Анелька
Шрифт:
Вдруг навстречу ей из-за угла выскочила Анелька и, схватив ее руку, горячо поцеловала, шепча:
— Я всегда буду вас любить, тетя!..
Та от неожиданности залилась слезами.
— Благослови тебя бог, деточка! — проговорила она. — Ты истинный ангел!..
Но девочка уже убежала, боясь, как бы ее не увидели.
В тот вечер панна Валентина накрошила воробьям двойную порцию хлеба. Убедившись, что поблизости никого нет, она оперлась на подоконник и запела, фальшивя:
Расскажите вы ей, цветы мои,
Как от любви я страдаю…
Относилось ли
Пение, напоминавшее скорее кашель, чем излияния влюбленной души, поразительно не гармонировало с настроением окружающих. Хозяин дома, прежде такой веселый, был печален; самая жизнерадостная из домочадцев, Анелька, тоже грустила: зато та, чьи уста до сих пор раскрывались лишь для резких замечаний да наставлений, пела. Из этого видно, что в мире радость никогда не умирает. Погаснув в одном сердце, она вспыхивает в другом.
Глава шестая
Было воскресенье. Над дорогой, обычно почти безлюдной, клубилась пыль, поднятая множеством телег и ногами набожных прихожан, шедших домой из костела. Временами нельзя было различить ничего, кроме серого неба да белесого тумана, который поднимался вверх, как дым пожарищ. Когда же пыль относило ветром в сторону, на дороге виден был длинный ряд повозок, телег, пешеходов. Порой на зеленом фоне полей мелькала белая лошадь, или чья-то плахта белела среди темно-коричневых сермяг, или алым пятном горел бабий платок рядом с темно-синим сюртуком. И эта живая цепь все время двигалась. Где вилась она змеей, где была прямая как стрела, а где рассыпалась в беспорядке на отдельные звенья и, наконец, впадала в образовавшийся на дороге затор, как ручей впадает в пруд. В этом месте уже не видно было красок окружающей природы — только желтела солома, серели доски телег да сливались в пеструю массу коричневые сукманы, желтые шляпы, женские платки и юбки ярчайших цветов.
Ветер разносил далеко стук колес, крики мужчин, визгливые голоса женщин, конское ржанье. Толчея эта происходила около большого белого строения с гонтовой крышей. Навес над входом поддерживали четыре довольно массивных столба, суженные кверху и книзу, а посредине — бочкообразные. Это была корчма, которую арендовал Шмуль, и здесь люди подкреплялись на обратном пути из костела.
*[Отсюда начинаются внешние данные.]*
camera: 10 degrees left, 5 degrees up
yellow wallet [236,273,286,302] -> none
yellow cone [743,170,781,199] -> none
У корчмы телеги стояли вплотную, так что задевали друг друга осями, и дышла одних втыкались в решетки других. Лошади, у которых к мордам были подвешены торбы с сечкой, изгибали шеи и, нетерпеливо двигая губами, тщетно силились дотянуться до корма и утолить голод. Те, которым больше повезло, совали морды в стоявшие перед ними возы и с наслаждением жевали чужое сено. Один гнедой мерин с облезлой спиной хотел последовать их примеру и, соблазненный запахом сена, все время пытался повернуть голову к стоявшей сбоку повозке. Но мерин этот, кривой на левый глаз, тыкался не в сено, а в морду сердитой лошаденке, и та визгливо ржала, прижав уши, и кусала бедного инвалида.
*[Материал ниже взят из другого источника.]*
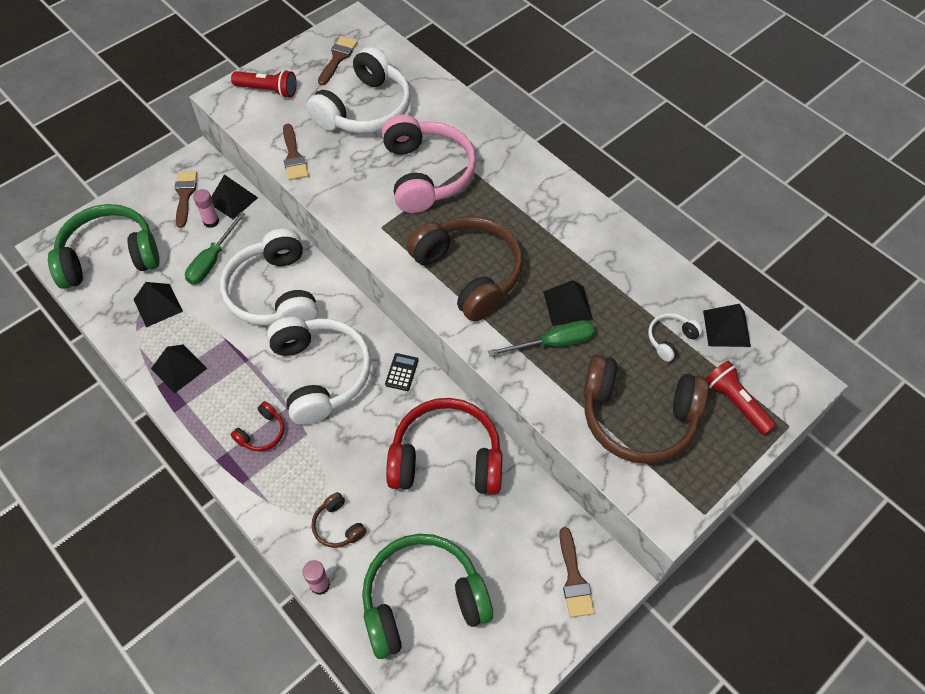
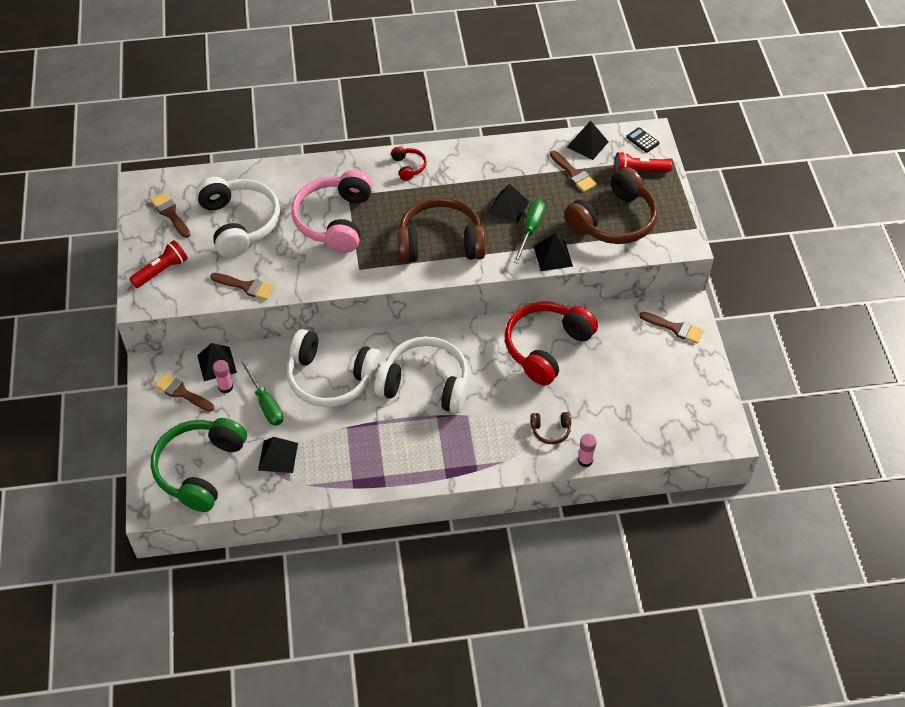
camera: 55 degrees left, 5 degrees down
black pyramid [151,344,207,394] -> black pyramid moved to [533,233,573,271]
red headphones [231,401,284,451] -> red headphones moved to [391,147,427,181]
green headphones [362,534,493,659] -> none
pink headphones [382,115,476,213] -> pink headphones turned 105 degrees counterclockwise [291,170,373,253]
black calculator [385,353,419,391] -> black calculator moved to [626,127,660,153]
white headphones [648,313,703,362] -> brown brush [550,151,597,192]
В довершение всего голодных и раздраженных лошадей атаковал рой мух. Надоедливые насекомые облепили им веки, морды, ноздри, и несчастные жертвы все время трясли голосами, били копытами в землю и хвостами отгоняли мух, что им, однако, плохо удавалось. Только привязанный впереди всех мерин, у которого от старости под глазами образовались глубокие впадины, а от тяжких трудов облезли бока и дугою согнулись передние ноги, стоял смирно, как будто дремал. Быть может, снились старику ясли, полные чистого овса, или то счастливое, быстро пролетевшее время, когда он жеребенком бегал на воле по сочной траве выгона и ластился к молодым кобылам, к которым он — увы! — в зрелом возрасте утратил всякий интерес.
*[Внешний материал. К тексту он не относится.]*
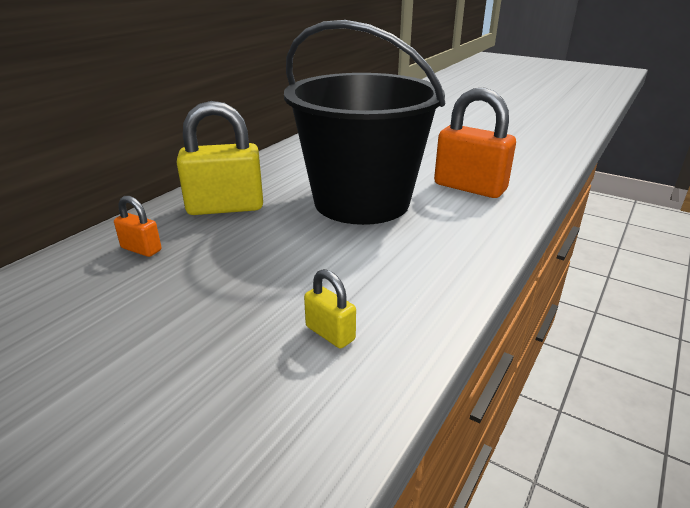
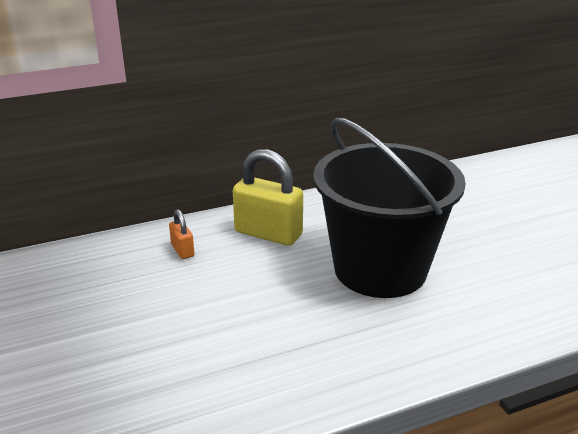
camera: 35 degrees right, 0 degrees up
yellow padlock [304,269,356,349] -> none
orange padlock [434,87,516,198] -> none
В сенях и корчме полно было людей. Несколько девушек, выглядывая из дверей, пересмеивались и заигрывали с парнями, стоявшими снаружи, а те хватали их за руки и пытались вытащить из корчмы, подальше от бдительного ока матерей. Справа, у печи, разместились на лавке и стояли вокруг бабы. Слева и напротив входной двери за длинными столами сидели на скамьях мужчины. Между ними затесалась только одна женщина, вызвав этим дружное возмущение всех остальных, — разбитная, крикливая солдатка.
И посреди комнаты, где сесть было негде, тоже толпились люди, а в правом углу, за барьером, находилась буфетная стойка. Тут девушка-полька разливала водку, а жена Шмуля в черном атласном, но сильно заношенном платье подсчитывала, сколько с кого следует.
Всё здесь, и вещи и люди, носило на себе отпечаток переходной эпохи. Тут можно было встретить молодежь, всецело покорную обычаям и воле старших, и наряду с этим парня, который, развалясь, курил грошовую папиросу, пуская дым прямо в нос какому-нибудь почтенному хозяину. Среди соломенных широкополых шляп мелькали уже и картузы. Наряду с зелеными водочными стопками на столах попадались и граненые рюмки на высоких ножках — для сладких наливок и арака. Между пивными бочонками и бутылками с водкой стоял давно не чищенный самовар, а на нем — большой чайник с отбитым носиком.
Мужчины были в традиционных «сукманах», опоясанных широкими ремнями, или длинных кафтанах с роговыми пуговицами, без поясов, а некоторые даже в куртках и брюках темно-синего сукна. Женщины носили платочки или кисейные чепчики, синие сукманы с медными пуговками или городские кофты. Одни до сих пор еще, как в старину, выходя из костела, несли свои башмаки в руках, другие сразу обували их и не снимали до самого дома.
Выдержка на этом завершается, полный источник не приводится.